Look through the records below and state how many lines carry the string "idataflowbatchdestination", adding nothing.

══ The input ══

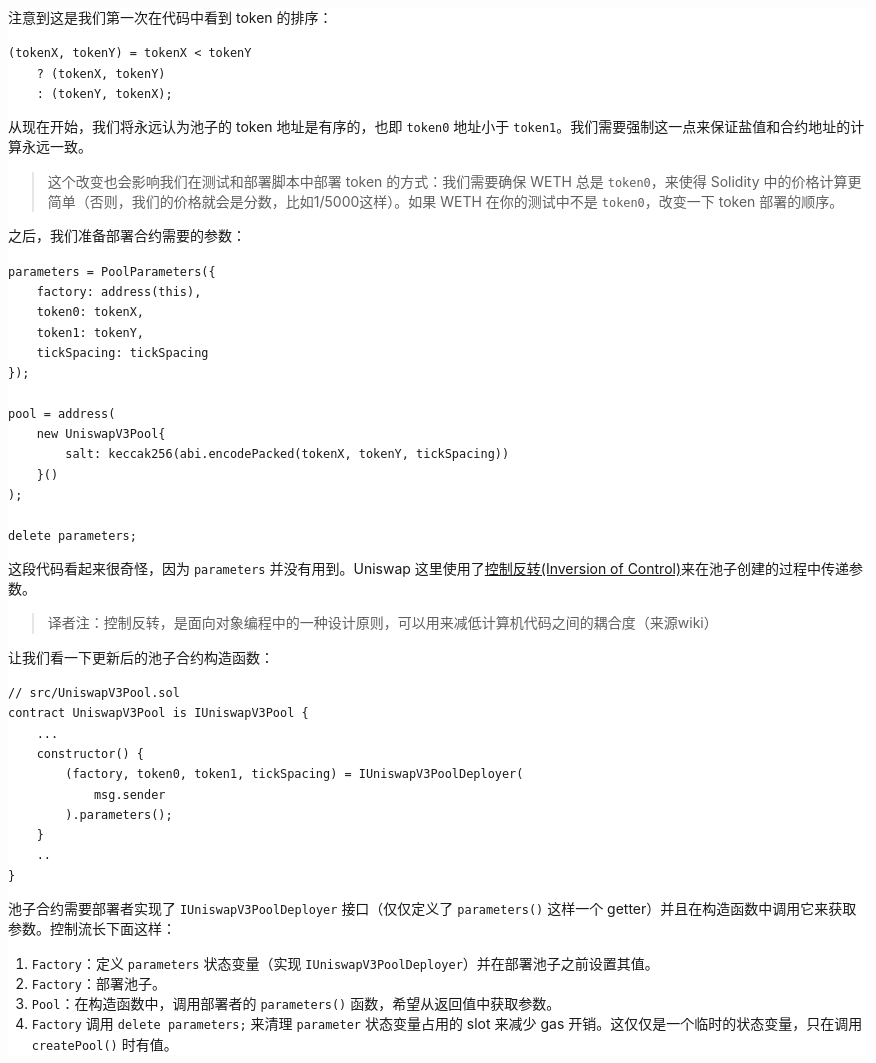 注意到这是我们第一次在代码中看到 token 的排序：
```solidity
(tokenX, tokenY) = tokenX < tokenY
    ? (tokenX, tokenY)
    : (tokenY, tokenX);
```

从现在开始，我们将永远认为池子的 token 地址是有序的，也即 `token0` 地址小于 `token1`。我们需要强制这一点来保证盐值和合约地址的计算永远一致。

> 这个改变也会影响我们在测试和部署脚本中部署 token 的方式：我们需要确保 WETH 总是 `token0`，来使得 Solidity 中的价格计算更简单（否则，我们的价格就会是分数，比如1/5000这样）。如果 WETH 在你的测试中不是 `token0`，改变一下 token 部署的顺序。

之后，我们准备部署合约需要的参数：
```solidity
parameters = PoolParameters({
    factory: address(this),
    token0: tokenX,
    token1: tokenY,
    tickSpacing: tickSpacing
});

pool = address(
    new UniswapV3Pool{
        salt: keccak256(abi.encodePacked(tokenX, tokenY, tickSpacing))
    }()
);

delete parameters;
```

这段代码看起来很奇怪，因为 `parameters` 并没有用到。Uniswap 这里使用了[控制反转(Inversion of Control)](https://en.wikipedia.org/wiki/Inversion_of_control)来在池子创建的过程中传递参数。

> 译者注：控制反转，是面向对象编程中的一种设计原则，可以用来减低计算机代码之间的耦合度（来源wiki）

让我们看一下更新后的池子合约构造函数：

```solidity
// src/UniswapV3Pool.sol
contract UniswapV3Pool is IUniswapV3Pool {
    ...
    constructor() {
        (factory, token0, token1, tickSpacing) = IUniswapV3PoolDeployer(
            msg.sender
        ).parameters();
    }
    ..
}
```

池子合约需要部署者实现了 `IUniswapV3PoolDeployer` 接口（仅仅定义了 `parameters()` 这样一个 getter）并且在构造函数中调用它来获取参数。控制流长下面这样：
1. `Factory`：定义 `parameters` 状态变量（实现 `IUniswapV3PoolDeployer`）并在部署池子之前设置其值。
2. `Factory`：部署池子。
3. `Pool`：在构造函数中，调用部署者的 `parameters()` 函数，希望从返回值中获取参数。
4. `Factory` 调用 `delete parameters;` 来清理 `parameter` 状态变量占用的 slot 来减少 gas 开销。这仅仅是一个临时的状态变量，只在调用 `createPool()` 时有值。
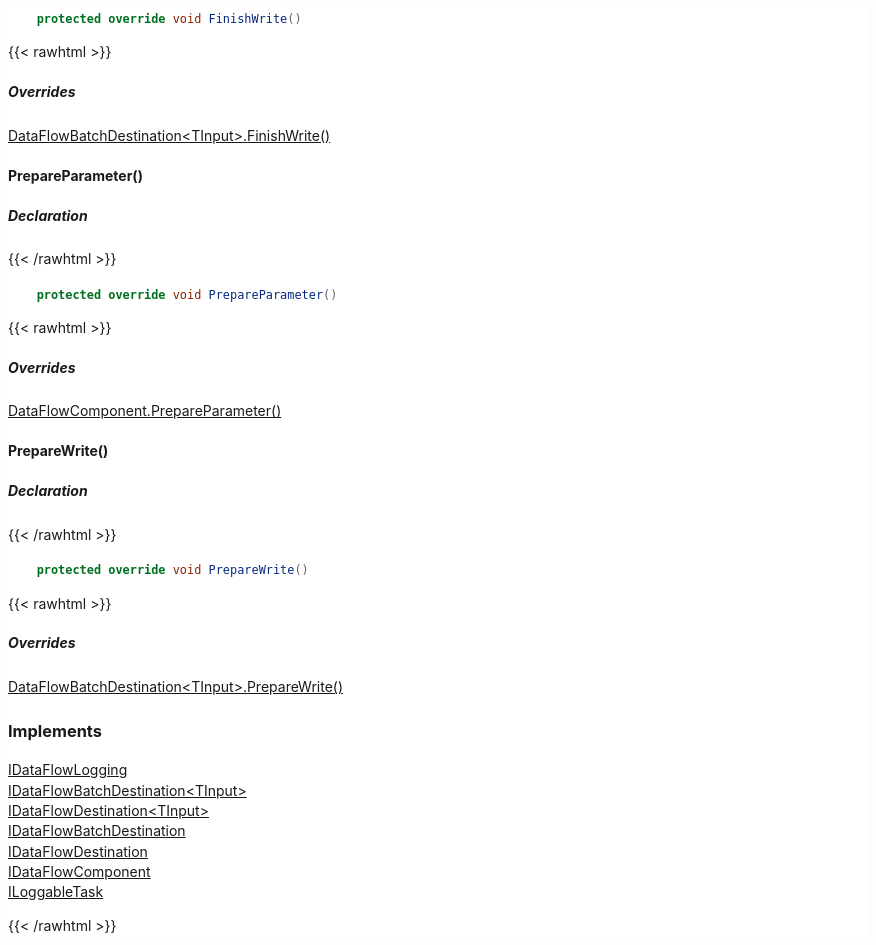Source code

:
 ```C#
    protected override void FinishWrite()
```

{{< rawhtml >}}
  <h5 class="overrides">Overrides</h5>
  <div><a class="xref" href="/api/etlbox.dataflow/dataflowbatchdestination-1#ETLBox_DataFlow_DataFlowBatchDestination_1_FinishWrite">DataFlowBatchDestination&lt;TInput&gt;.FinishWrite()</a></div>
  <a id="ETLBox_Azure_CosmosDb_CosmosDestination_1_PrepareParameter_" data-uid="ETLBox.Azure.CosmosDb.CosmosDestination`1.PrepareParameter*"></a>
  <h4 id="ETLBox_Azure_CosmosDb_CosmosDestination_1_PrepareParameter" data-uid="ETLBox.Azure.CosmosDb.CosmosDestination`1.PrepareParameter">PrepareParameter()</h4>
  <div class="markdown level1 summary"></div>
  <div class="markdown level1 conceptual"></div>
  <h5 class="declaration">Declaration</h5>
{{< /rawhtml >}}

```C#
    protected override void PrepareParameter()
```

{{< rawhtml >}}
  <h5 class="overrides">Overrides</h5>
  <div><a class="xref" href="/api/etlbox.dataflow/dataflowcomponent#ETLBox_DataFlow_DataFlowComponent_PrepareParameter">DataFlowComponent.PrepareParameter()</a></div>
  <a id="ETLBox_Azure_CosmosDb_CosmosDestination_1_PrepareWrite_" data-uid="ETLBox.Azure.CosmosDb.CosmosDestination`1.PrepareWrite*"></a>
  <h4 id="ETLBox_Azure_CosmosDb_CosmosDestination_1_PrepareWrite" data-uid="ETLBox.Azure.CosmosDb.CosmosDestination`1.PrepareWrite">PrepareWrite()</h4>
  <div class="markdown level1 summary"></div>
  <div class="markdown level1 conceptual"></div>
  <h5 class="declaration">Declaration</h5>
{{< /rawhtml >}}

```C#
    protected override void PrepareWrite()
```

{{< rawhtml >}}
  <h5 class="overrides">Overrides</h5>
  <div><a class="xref" href="/api/etlbox.dataflow/dataflowbatchdestination-1#ETLBox_DataFlow_DataFlowBatchDestination_1_PrepareWrite">DataFlowBatchDestination&lt;TInput&gt;.PrepareWrite()</a></div>
  <h3 id="implements">Implements</h3>
  <div>
      <a class="xref" href="/api/etlbox/idataflowlogging">IDataFlowLogging</a>
  </div>
  <div>
      <a class="xref" href="/api/etlbox/idataflowbatchdestination-1">IDataFlowBatchDestination&lt;TInput&gt;</a>
  </div>
  <div>
      <a class="xref" href="/api/etlbox/idataflowdestination-1">IDataFlowDestination&lt;TInput&gt;</a>
  </div>
  <div>
      <a class="xref" href="/api/etlbox/idataflowbatchdestination">IDataFlowBatchDestination</a>
  </div>
  <div>
      <a class="xref" href="/api/etlbox/idataflowdestination">IDataFlowDestination</a>
  </div>
  <div>
      <a class="xref" href="/api/etlbox/idataflowcomponent">IDataFlowComponent</a>
  </div>
  <div>
      <a class="xref" href="/api/etlbox/iloggabletask">ILoggableTask</a>
  </div>

{{< /rawhtml >}}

═══

**Task answer:**
2